For I received from the Lord what I also delivered to you, that the Lord Jesus on the night when he was betrayed took bread, and when he had given thanks, he broke it, and said, “This is my body which is for you. Do this in remembrance of me.”In the same way also he took the cup, after supper, saying, “This cup is the new covenant in my blood. Do this, as often as you drink it, in remembrance of me.” For as often as you eat this bread and drink the cup, you proclaim the Lord’s death until he comes.

1 Corinthians 11:23-26

Then I heard what seemed to be the voice of a great multitude, like the roar of many waters and like the sound of mighty peals of thunder, crying out,

“Hallelujah!

For the Lord our God

the Almighty reigns.

Let us rejoice and exult

and give him the glory,

for the marriage of the Lamb has come,

and his Bride has made herself ready;

it was granted her to clothe herself

with fine linen, bright and pure”–

for the fine linen is the righteous deeds of the saints.

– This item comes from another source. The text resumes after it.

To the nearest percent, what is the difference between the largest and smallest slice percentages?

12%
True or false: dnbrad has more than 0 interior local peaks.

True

And the angel said to me, “Write this: Blessed are those who are invited to the marriage supper of the Lamb.” And he said to me, “These are the true words of God.”

Revelation 19:6-9

The Triumphal Entry

Triumphal EntryRejoice greatly, O daughter of Zion!

Shout aloud, O daughter of Jerusalem!

behold, your king is coming to you;

righteous and having salvation is he,

humble and mounted on a donkey,

on a colt, the foal of a donkey.

I will cut off the chariot from Ephraim

and the war horse from Jerusalem;

and the battle bow shall be cut off,

and he shall speak peace to the nations;

his rule shall be from sea to sea,

and from the River to the ends of the earth.

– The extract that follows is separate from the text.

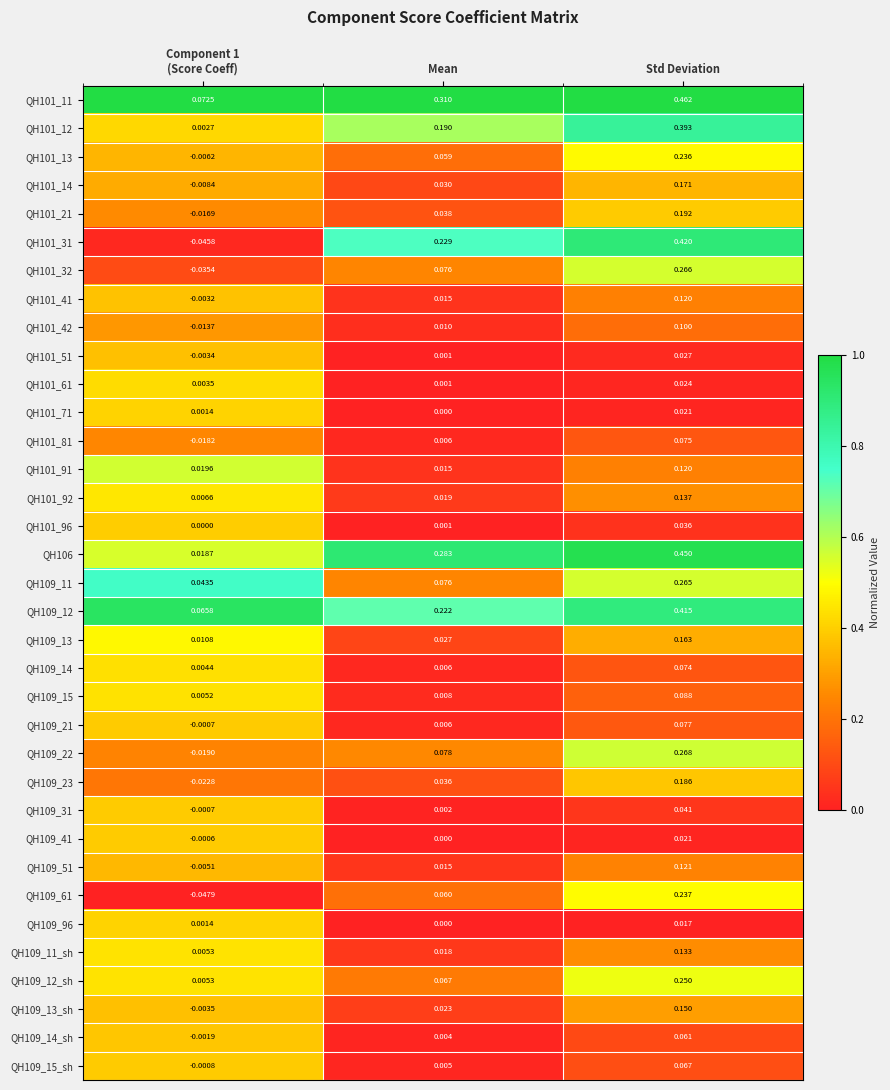

At which category is the sum across all series the highest?

Std Deviation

As for you also, because of the blood of my covenant with you,

I will set your prisoners free from the waterless pit.

Return to your stronghold, O prisoners of hope;

today I declare that I will restore to you double.

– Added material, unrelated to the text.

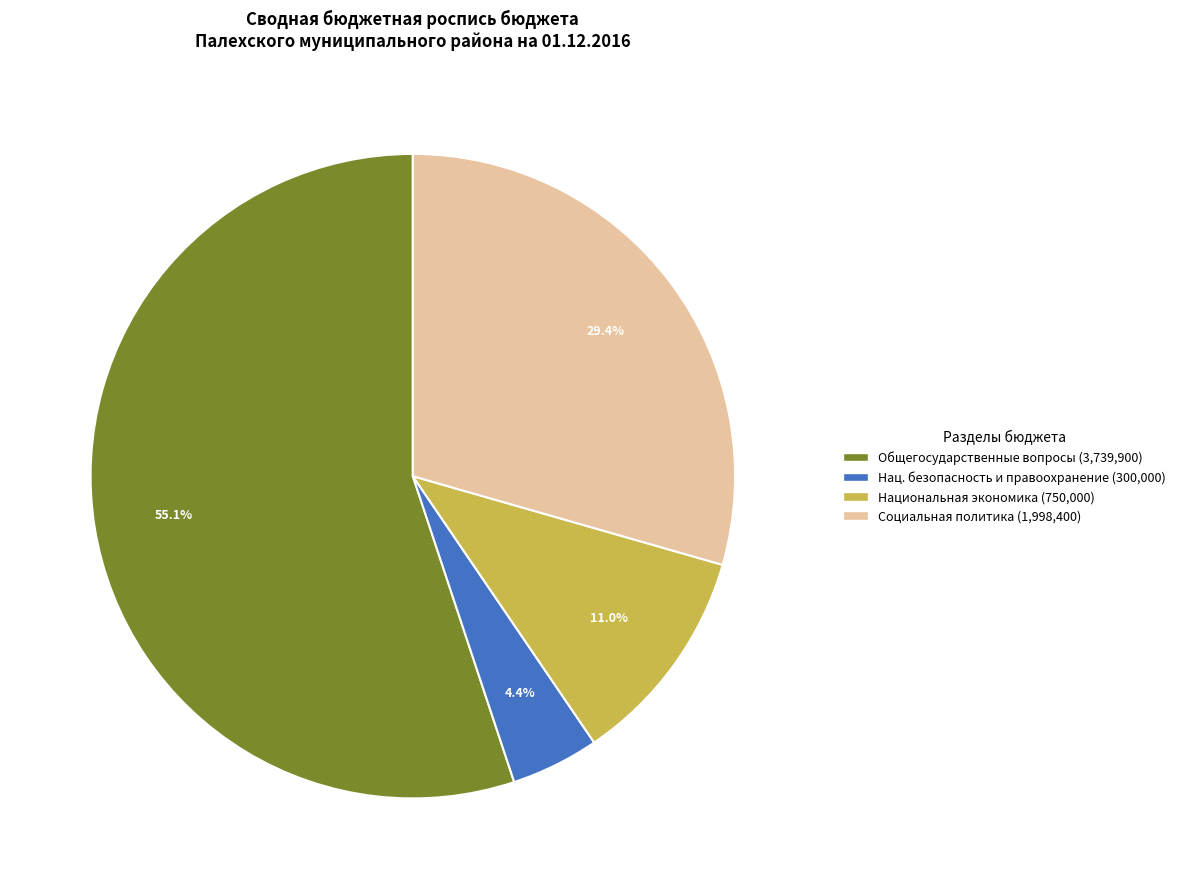

What portion of the pie excludes Нац. безопасность и правоохранение (300,000)?

95.6%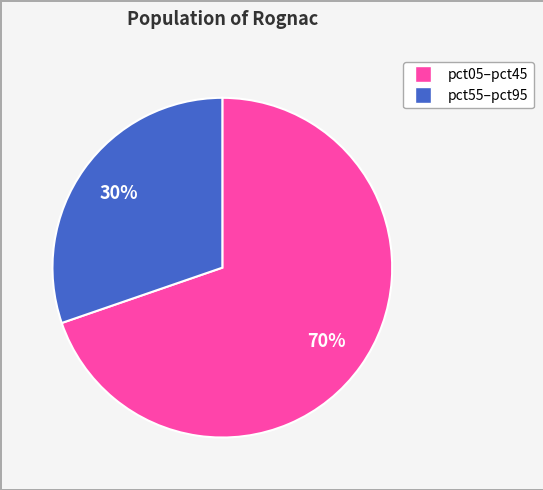

To the nearest percent, what is the average slice percentage?

50%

For I have bent Judah as my bow;

I have made Ephraim its arrow.

I will stir up your sons, O Zion,

against your sons, O Greece,

and wield you like a warrior’s sword.

Zechariah 9:9-13 ESV

Now when they drew near to Jerusalem and came to Bethphage, to the Mount of Olives, then Jesus sent two disciples, saying to them, “Go into the village in front of you, and immediately you will find a donkey tied, and a colt with her. Untie them and bring them to me. If anyone says anything to you, you shall say, ‘The Lord needs them,’ and he will send them at once.” This took place to fulfill what was spoken by the prophet, saying, “Say to the daughter of Zion, ‘Behold, your king is coming to you, humble, and mounted on a donkey, and on a colt, the foal of a beast of burden.'”

The disciples went and did as Jesus had directed them. They brought the donkey and the colt and put on them their cloaks, and he sat on them. Most of the crowd spread their cloaks on the road, and others cut branches from the trees and spread them on the road. And the crowds that went before him and that followed him were shouting, “Hosanna to the Son of David! Blessed is he who comes in the name of the Lord! Hosanna in the highest!” And when he entered Jerusalem, the whole city was stirred up, saying, “Who is this?” And the crowds said, “This is the prophet Jesus, from Nazareth of Galilee.”

Matthew 21:1-11

Now I watched when the Lamb opened one of the seven seals, and I heard one of the four living creatures say with a voice like thunder, “Come!” And I looked, and behold, a white horse! And its rider had a bow, and a crown was given to him, and he came out conquering, and to conquer.

Revelation 6:1-2

Then I saw heaven opened, and behold, a white horse! The one sitting on it is called Faithful and True, and in righteousness he judges and makes war. His eyes are like a flame of fire, and on his head are many diadems, and he has a name written that no one knows but himself. He is clothed in a robe dipped in blood, and the name by which he is called is The Word of God. And the armies of heaven, arrayed in fine linen, white and pure, were following him on white horses. From his mouth comes a sharp sword with which to strike down the nations, and he will rule them with a rod of iron. He will tread the winepress of the fury of the wrath of God the Almighty. On his robe and on his thigh he has a name written, King of kings and Lord of lords.